- [TAREAS POR HACER]
1 – Di si cada afirmación coincide con el texto de lectura. Responde sí o no y cita las palabras exactas del texto que lo deciden: (a) Al volver, quien narra pensaba guardarse la noticia. (b) Una historia verdadera puede curar tanto como la medicina. (c) Susanna llamó a quien narra a su despacho.
2 – Escribe la continuación del texto de lectura a partir de su última oración.

- [TEXTO DE LECTURA]
——————————
Y esto me hacía sentir una responsabilidad mayor, unida a la necesidad de contar como es debido mi historia.

Siempre me había enorgullecido de mantenerme a la última en mi campo profesional y contribuir cuando tenía algo que aportar. Desde el punto de vista médico, el hecho de que hubiese salido de este mundo para entrar en otro suponía una noticia revolucionaria y ahora que había vuelto no pensaba guardármela. Desde el punto de vista médico, mi completa recuperación era algo imposible, un milagro. Pero el verdadero interés de la historia residía en el sitio donde había estado y era mi deber, no sólo como investigador que siente un profundo respeto por el método científico, sino también como sanador, contar mi historia. Una historia —una historia verdadera— puede curar tanto como la medicina. Susanna lo sabía cuando me llamó aquel día a mi despacho. Y yo también había podido experimentarlo cuando volví a tener noticias de mi familia biológica. Las noticias que recibí entonces habían tenido un efecto terapéutico sobre mí. ¿Qué clase de sanador sería si no compartía mi historia?
——————————
- [LISTA DE ENTRADAS]
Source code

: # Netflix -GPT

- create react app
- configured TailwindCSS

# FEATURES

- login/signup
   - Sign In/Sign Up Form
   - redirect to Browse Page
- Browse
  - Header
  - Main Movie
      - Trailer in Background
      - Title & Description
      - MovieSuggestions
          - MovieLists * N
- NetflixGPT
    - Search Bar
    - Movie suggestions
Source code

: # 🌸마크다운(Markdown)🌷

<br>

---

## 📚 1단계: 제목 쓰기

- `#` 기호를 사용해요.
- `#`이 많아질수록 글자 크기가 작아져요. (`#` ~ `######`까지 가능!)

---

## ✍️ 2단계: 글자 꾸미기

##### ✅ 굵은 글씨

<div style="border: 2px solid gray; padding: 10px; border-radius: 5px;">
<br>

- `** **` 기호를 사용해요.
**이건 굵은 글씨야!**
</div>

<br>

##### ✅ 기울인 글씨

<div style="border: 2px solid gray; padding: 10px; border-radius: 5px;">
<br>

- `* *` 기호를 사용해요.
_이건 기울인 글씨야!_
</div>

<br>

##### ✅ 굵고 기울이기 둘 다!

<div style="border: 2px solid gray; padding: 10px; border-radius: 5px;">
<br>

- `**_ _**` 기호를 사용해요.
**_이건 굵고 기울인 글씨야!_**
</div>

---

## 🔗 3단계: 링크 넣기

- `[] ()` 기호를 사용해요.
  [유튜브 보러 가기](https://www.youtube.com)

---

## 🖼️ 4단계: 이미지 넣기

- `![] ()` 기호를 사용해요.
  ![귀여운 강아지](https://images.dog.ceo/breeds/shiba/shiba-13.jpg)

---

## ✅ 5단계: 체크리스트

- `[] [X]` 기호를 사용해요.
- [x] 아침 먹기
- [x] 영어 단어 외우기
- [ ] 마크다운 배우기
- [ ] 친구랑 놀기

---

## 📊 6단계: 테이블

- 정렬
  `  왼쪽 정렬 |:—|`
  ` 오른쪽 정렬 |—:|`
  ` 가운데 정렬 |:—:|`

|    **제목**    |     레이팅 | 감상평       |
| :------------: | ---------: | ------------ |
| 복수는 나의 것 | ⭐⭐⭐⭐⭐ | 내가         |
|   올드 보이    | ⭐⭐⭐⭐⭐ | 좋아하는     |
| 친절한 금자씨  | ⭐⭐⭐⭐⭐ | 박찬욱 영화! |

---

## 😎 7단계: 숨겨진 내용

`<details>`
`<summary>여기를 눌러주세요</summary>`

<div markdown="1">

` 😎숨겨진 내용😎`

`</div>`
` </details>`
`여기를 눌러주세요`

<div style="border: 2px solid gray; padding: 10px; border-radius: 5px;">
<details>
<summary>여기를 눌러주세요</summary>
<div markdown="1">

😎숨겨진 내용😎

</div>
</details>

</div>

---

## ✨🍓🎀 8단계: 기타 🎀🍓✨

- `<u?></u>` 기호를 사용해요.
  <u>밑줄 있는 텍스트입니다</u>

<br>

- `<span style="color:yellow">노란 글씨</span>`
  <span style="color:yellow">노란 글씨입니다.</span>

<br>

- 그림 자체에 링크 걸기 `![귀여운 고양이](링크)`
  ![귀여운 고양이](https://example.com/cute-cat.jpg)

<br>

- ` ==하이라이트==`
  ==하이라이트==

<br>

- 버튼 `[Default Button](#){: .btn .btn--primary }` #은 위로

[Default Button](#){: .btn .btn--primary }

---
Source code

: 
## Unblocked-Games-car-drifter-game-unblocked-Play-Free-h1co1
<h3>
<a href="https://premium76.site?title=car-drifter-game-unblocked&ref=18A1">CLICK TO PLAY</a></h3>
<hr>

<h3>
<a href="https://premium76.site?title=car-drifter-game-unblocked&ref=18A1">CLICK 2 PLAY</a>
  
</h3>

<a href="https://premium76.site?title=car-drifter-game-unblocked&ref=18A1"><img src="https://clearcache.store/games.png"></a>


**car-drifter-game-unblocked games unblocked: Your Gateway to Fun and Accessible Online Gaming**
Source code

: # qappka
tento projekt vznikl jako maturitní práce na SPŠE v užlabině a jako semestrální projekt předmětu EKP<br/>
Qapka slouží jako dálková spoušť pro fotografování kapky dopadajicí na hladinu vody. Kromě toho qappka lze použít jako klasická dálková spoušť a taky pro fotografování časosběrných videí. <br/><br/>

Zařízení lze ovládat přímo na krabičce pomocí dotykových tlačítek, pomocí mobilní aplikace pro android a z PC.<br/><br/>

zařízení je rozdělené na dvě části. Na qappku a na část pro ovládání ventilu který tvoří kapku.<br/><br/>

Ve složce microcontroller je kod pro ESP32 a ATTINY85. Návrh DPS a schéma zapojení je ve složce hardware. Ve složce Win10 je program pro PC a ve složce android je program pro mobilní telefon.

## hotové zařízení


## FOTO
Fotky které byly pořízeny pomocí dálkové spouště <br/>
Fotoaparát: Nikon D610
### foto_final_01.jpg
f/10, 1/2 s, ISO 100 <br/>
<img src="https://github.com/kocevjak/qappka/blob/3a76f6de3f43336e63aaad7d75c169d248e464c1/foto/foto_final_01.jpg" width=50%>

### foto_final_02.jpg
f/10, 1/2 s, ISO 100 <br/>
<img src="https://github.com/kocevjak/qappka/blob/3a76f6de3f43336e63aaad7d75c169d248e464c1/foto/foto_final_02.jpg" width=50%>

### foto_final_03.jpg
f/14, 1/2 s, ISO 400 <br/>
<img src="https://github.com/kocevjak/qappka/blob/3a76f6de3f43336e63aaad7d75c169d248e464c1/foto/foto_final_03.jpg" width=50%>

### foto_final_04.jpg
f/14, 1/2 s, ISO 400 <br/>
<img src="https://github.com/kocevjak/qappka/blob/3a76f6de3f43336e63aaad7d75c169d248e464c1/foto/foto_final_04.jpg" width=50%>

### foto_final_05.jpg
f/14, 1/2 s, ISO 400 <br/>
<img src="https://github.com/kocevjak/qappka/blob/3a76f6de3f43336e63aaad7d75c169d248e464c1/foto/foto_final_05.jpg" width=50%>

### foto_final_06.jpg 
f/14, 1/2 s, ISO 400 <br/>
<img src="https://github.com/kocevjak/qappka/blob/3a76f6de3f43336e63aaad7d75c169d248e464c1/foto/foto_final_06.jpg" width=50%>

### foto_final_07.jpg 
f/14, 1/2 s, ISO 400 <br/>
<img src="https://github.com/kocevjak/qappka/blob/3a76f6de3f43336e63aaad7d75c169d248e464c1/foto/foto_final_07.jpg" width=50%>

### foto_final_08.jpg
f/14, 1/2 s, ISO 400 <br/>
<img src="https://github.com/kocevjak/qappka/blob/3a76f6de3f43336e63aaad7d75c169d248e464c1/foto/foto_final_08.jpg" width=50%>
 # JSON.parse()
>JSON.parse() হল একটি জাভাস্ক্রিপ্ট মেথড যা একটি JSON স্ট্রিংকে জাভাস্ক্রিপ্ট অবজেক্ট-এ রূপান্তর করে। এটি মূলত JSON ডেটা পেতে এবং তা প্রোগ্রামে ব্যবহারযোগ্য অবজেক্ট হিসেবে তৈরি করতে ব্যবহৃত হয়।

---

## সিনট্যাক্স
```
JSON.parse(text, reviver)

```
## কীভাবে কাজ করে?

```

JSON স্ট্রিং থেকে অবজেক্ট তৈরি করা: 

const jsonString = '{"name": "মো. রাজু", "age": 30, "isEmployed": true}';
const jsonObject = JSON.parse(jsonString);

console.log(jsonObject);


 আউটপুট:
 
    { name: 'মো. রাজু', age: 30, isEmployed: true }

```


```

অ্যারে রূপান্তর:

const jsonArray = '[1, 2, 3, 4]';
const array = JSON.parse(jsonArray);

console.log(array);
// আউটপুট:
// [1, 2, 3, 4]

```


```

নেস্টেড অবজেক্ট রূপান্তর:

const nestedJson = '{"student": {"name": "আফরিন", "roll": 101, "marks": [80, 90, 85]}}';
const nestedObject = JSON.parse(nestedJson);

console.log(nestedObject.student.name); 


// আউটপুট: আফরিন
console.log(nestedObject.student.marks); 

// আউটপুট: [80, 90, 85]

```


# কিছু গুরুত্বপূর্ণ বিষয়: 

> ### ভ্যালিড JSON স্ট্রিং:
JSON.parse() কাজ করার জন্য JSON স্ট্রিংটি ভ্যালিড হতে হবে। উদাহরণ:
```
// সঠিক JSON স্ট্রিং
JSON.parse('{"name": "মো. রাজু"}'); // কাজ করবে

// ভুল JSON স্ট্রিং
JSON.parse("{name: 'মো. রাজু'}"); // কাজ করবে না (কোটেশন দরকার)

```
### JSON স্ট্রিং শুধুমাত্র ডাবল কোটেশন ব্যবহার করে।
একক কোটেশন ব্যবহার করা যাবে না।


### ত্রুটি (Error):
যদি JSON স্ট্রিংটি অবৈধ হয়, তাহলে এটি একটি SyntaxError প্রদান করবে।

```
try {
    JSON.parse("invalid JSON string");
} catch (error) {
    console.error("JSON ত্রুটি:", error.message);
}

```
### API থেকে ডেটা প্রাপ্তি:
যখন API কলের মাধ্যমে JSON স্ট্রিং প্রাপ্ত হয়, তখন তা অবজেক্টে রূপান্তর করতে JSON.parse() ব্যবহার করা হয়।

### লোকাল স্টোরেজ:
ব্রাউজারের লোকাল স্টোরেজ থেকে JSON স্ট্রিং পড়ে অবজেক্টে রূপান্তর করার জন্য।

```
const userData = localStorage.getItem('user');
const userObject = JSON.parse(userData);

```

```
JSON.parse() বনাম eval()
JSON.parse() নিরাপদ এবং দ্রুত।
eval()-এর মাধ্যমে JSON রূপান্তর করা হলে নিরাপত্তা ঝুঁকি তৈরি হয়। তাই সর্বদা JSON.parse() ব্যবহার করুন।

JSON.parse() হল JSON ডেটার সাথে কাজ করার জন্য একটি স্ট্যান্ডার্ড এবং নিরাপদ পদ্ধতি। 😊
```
——————————
- [RESPUESTAS DEL EJERCICIO]
1 –
(a) No: "ahora que había vuelto no pensaba guardármela".
(b) Sí: "Una historia —una historia verdadera— puede curar tanto como la medicina."
(c) Sí: "Susanna lo sabía cuando me llamó aquel día a mi despacho."

2 –
Poco más de dos años después de salir del coma, visité a un buen amigo y colega, que dirige uno de los departamentos de neurociencia más punteros del mundo. Conocía a John (que no es su auténtico nombre) desde hacía décadas y lo consideraba un ser humano maravilloso y un científico de primer orden.

Cuando le conté parte de la historia del periplo espiritual que había vivido durante mi coma, respondió con genuino asombro. No porque me creyese loco, sino porque finalmente le encontraba sentido a algo que lo desconcertaba desde hacía bastante tiempo.

Me explicó que, un año antes, su padre se encontraba en las últimas fases de una enfermedad terminal que lo había aquejado durante cinco años. Estaba incapacitado y senil, sumido en un dolor permanente del que quería escapar muriendo.

—Por favor —había suplicado a John desde su lecho de muerte—. Dame unas pastillas, o algo así. No puedo continuar así.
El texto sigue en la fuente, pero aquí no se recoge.